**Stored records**

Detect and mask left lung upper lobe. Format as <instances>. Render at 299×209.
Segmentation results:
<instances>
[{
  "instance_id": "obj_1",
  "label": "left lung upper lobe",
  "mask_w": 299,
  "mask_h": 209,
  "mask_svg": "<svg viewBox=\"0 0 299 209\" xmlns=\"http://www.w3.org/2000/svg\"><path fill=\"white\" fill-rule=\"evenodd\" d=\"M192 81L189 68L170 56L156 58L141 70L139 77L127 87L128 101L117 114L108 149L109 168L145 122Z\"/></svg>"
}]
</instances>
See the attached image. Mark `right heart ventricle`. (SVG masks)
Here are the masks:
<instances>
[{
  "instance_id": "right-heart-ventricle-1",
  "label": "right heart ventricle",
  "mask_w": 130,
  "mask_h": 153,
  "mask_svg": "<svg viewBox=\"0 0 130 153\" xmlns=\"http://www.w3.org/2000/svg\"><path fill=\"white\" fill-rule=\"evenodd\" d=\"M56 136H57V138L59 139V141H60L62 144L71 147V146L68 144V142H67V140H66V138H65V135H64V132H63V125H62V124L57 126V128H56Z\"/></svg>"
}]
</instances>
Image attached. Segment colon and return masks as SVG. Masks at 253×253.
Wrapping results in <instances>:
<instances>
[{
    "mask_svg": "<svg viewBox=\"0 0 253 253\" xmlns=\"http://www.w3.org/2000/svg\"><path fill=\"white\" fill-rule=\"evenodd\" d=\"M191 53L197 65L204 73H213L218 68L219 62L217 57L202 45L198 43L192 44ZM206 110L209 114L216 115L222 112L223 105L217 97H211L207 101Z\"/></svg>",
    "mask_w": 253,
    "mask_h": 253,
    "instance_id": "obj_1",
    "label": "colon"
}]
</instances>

**Work to complete**
Could you reproduce all of the material above, changing "Mark" to "Outline" and leaving everything else as it is?

**Full output**
Detect and mask left lung upper lobe. Format as <instances>. Render at 299×209.
Segmentation results:
<instances>
[{
  "instance_id": "obj_1",
  "label": "left lung upper lobe",
  "mask_w": 299,
  "mask_h": 209,
  "mask_svg": "<svg viewBox=\"0 0 299 209\" xmlns=\"http://www.w3.org/2000/svg\"><path fill=\"white\" fill-rule=\"evenodd\" d=\"M192 81L189 68L170 56L156 58L141 70L139 77L127 87L128 101L117 114L108 149L109 168L145 122Z\"/></svg>"
}]
</instances>
See the attached image. Outline `right heart ventricle`. (SVG masks)
Here are the masks:
<instances>
[{
  "instance_id": "right-heart-ventricle-1",
  "label": "right heart ventricle",
  "mask_w": 130,
  "mask_h": 153,
  "mask_svg": "<svg viewBox=\"0 0 130 153\" xmlns=\"http://www.w3.org/2000/svg\"><path fill=\"white\" fill-rule=\"evenodd\" d=\"M56 136H57V138L59 139V141H60L62 144L71 147V146L68 144V142H67V140H66V138H65V135H64V132H63V125H62V124L57 126V128H56Z\"/></svg>"
}]
</instances>
Image attached. Segment colon and return masks as SVG. Masks at 253×253.
Wrapping results in <instances>:
<instances>
[{
    "mask_svg": "<svg viewBox=\"0 0 253 253\" xmlns=\"http://www.w3.org/2000/svg\"><path fill=\"white\" fill-rule=\"evenodd\" d=\"M191 53L197 65L204 73H213L218 68L219 62L217 57L202 45L198 43L192 44ZM206 110L209 114L216 115L222 112L223 105L217 97H211L207 101Z\"/></svg>",
    "mask_w": 253,
    "mask_h": 253,
    "instance_id": "obj_1",
    "label": "colon"
}]
</instances>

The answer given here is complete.